What’s more, he was so comfortable with the Celtics frontline rotation that coach Ime Udoka decided to play him the final 17-plus minutes of a tight game against the visiting Denver Nuggets.
White scored 15 points and the Celtics rallied from a 7-point deficit for a 108-102 win, their seventh consecutive victory and one that could be classified as a quality win. The Nuggets, despite a slew of injuries, had won seven of 10 games, including a 36-point win at Milwaukee.
And the Nuggets led, 88-81, with 9:21 left before the Celtics stifled the Nuggets defensively, while dazzling with ball movement and making the game easier for each other.
Whether it was a Jaylen Brown alley-oop to Robert Williams or Brown setting up White cutting layup with under two minutes left, the Celtics played with the cohesion and chemistry they’ve been striving for all season but only attained over the past two weeks.
The fact White had just arrived in Boston on Friday morning after being acquired from San Antonio on Thursday afternoon makes this stretch of basketball even more impressive. Celtics president of basketball operations Brad Stevens paid a considerable price for White’s services, sending Josh Richardson, Romeo Langford, and a 2022 first-round pick to the Spurs for White.
White is in the first year of a four-year, $73 million deal he signed in December 2020, meaning he’ll be a Celtic for the long term. And Stevens made it clear the reason he sacrificed so much for the combo guard is because of the length of his contract.
“We were fortunate enough to be able to get a guy like that on a long contract,” Stevens said Friday morning. “We think he’s a perfect fit for our best players. Derrick’s got 3½ years left on his contract and we know when you’re trading away two really good perimeter players that have been part of our rotation, you’ve got to get a perfect fit and a guy that can eat up a lot of those minutes and play at a super high level on both ends of the court.”
What will expedite the transition process for White is his familiarity with Udoka from their Spurs time together and the USA Basketball experience with Brown, Jayson Tatum, and Marcus Smart. The Celtics needed another reliable player on their roster.
Richardson was solid while he was here, but his stay always appeared as if it would be temporary. Langford could never stay healthy enough or be consistent enough to become a reliable option. Now the Celtics have that reliable option, one that has been tutored by sensei Gregg Popovich for the past four years and played in a system that emphasizes teamwork.
Popovich knocked on White’s hotel room door in Atlanta on Thursday afternoon and was the one who delivered the news about the trade.
“It was tough,” White said. “He drafted me, built me up and gave me confidence, so I’m extremely thankful for him. I had a lot of love for everybody, all my teammates. I can’t really put into words how much I love all of them. It was hard for me but once I got here, it’s a new chapter and I’m ready to get after it.”

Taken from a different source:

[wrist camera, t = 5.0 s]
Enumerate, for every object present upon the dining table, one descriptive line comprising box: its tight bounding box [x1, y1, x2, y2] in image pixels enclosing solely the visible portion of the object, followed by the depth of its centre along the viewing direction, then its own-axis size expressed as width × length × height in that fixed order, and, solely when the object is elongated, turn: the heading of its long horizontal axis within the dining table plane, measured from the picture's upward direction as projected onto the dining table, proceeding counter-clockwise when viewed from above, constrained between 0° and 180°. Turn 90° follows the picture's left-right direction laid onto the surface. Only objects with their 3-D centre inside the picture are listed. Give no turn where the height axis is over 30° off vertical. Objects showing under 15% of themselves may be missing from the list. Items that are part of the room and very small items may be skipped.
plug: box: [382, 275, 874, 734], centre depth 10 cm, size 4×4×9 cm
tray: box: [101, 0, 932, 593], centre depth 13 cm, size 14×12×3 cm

The Celtics didn’t require another superstar at the trade deadline. They needed another quality player who could make their closing lineup elite defensively. Dennis Schröder was supposed to be that piece, but he was too inconsistent and erratic coming off the bench and his contract situation made it impossible to be part of the team’s long-term plan.

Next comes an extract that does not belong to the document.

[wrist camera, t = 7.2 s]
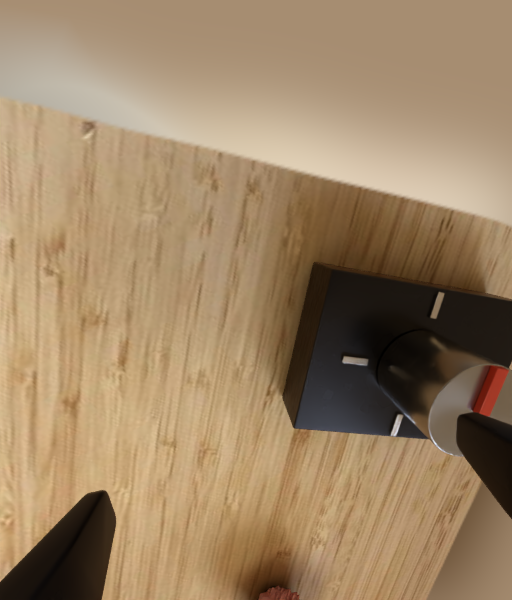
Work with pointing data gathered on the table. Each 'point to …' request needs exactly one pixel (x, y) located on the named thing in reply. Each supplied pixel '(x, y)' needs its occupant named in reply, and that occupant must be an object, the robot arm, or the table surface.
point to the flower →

Stevens made it clear that White’s impact will increase in the future, when he chases another star player in free agency and continues to build the club into an NBA Finals contender. This year’s edition is not on that level, but it was enhanced by White’s addition.

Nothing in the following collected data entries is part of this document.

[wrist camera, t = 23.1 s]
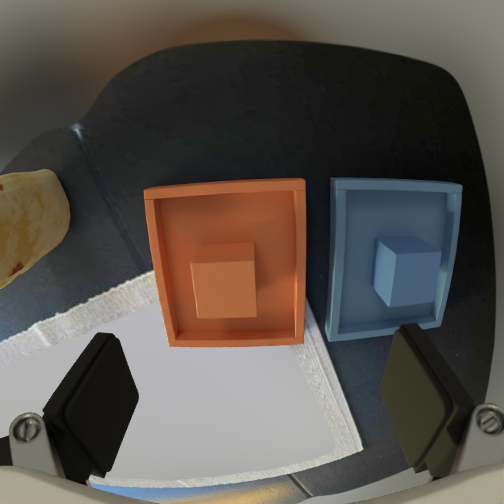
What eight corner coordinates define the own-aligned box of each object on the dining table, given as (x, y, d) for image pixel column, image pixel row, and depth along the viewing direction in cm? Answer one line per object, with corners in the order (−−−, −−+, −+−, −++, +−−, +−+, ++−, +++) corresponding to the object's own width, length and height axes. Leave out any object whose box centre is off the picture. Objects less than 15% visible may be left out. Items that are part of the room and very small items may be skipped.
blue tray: (330, 177, 24) (336, 179, 22) (450, 182, 23) (462, 184, 22) (324, 330, 28) (328, 341, 26) (432, 317, 28) (440, 326, 26)
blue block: (374, 237, 25) (395, 254, 21) (417, 236, 25) (442, 251, 20) (370, 284, 26) (388, 307, 22) (411, 281, 26) (433, 302, 22)
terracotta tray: (151, 187, 24) (143, 190, 22) (301, 177, 24) (305, 179, 22) (173, 335, 29) (169, 346, 27) (300, 332, 28) (303, 344, 26)
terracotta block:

Friday was an example of the type of defense the Celtics can play against a quality team led by reigning MVP Nikola Jokic. The Nuggets shot 34 percent, missed 18 3-pointers, and scored 42 points in the second half. The Celtics are banking that White will combine with Smart to form a defensively dominant backcourt, especially down the stretch.
Schröder was not an impact defender and offenses attacked him on pick-and-rolls in the fourth quarters of games. White, on the other hand, was able to play multiple positions in the key moments, even making a couple of appearances at center.
Udoka and Stevens relish defensive versatility and also placing shooters on the floor to support Brown and Tatum. The hope is White gets open looks for threes, which he did Friday, and knocks those down. His 31 percent shooting from beyond the arc with the Spurs is an aberration, the Celtics hope. His three 3-pointers were one short of his season high and most of his looks were wide open.
Friday was a dazzling debut for White, who now gets a chance to play for a team with real aspirations and he appears ready for the new challenge.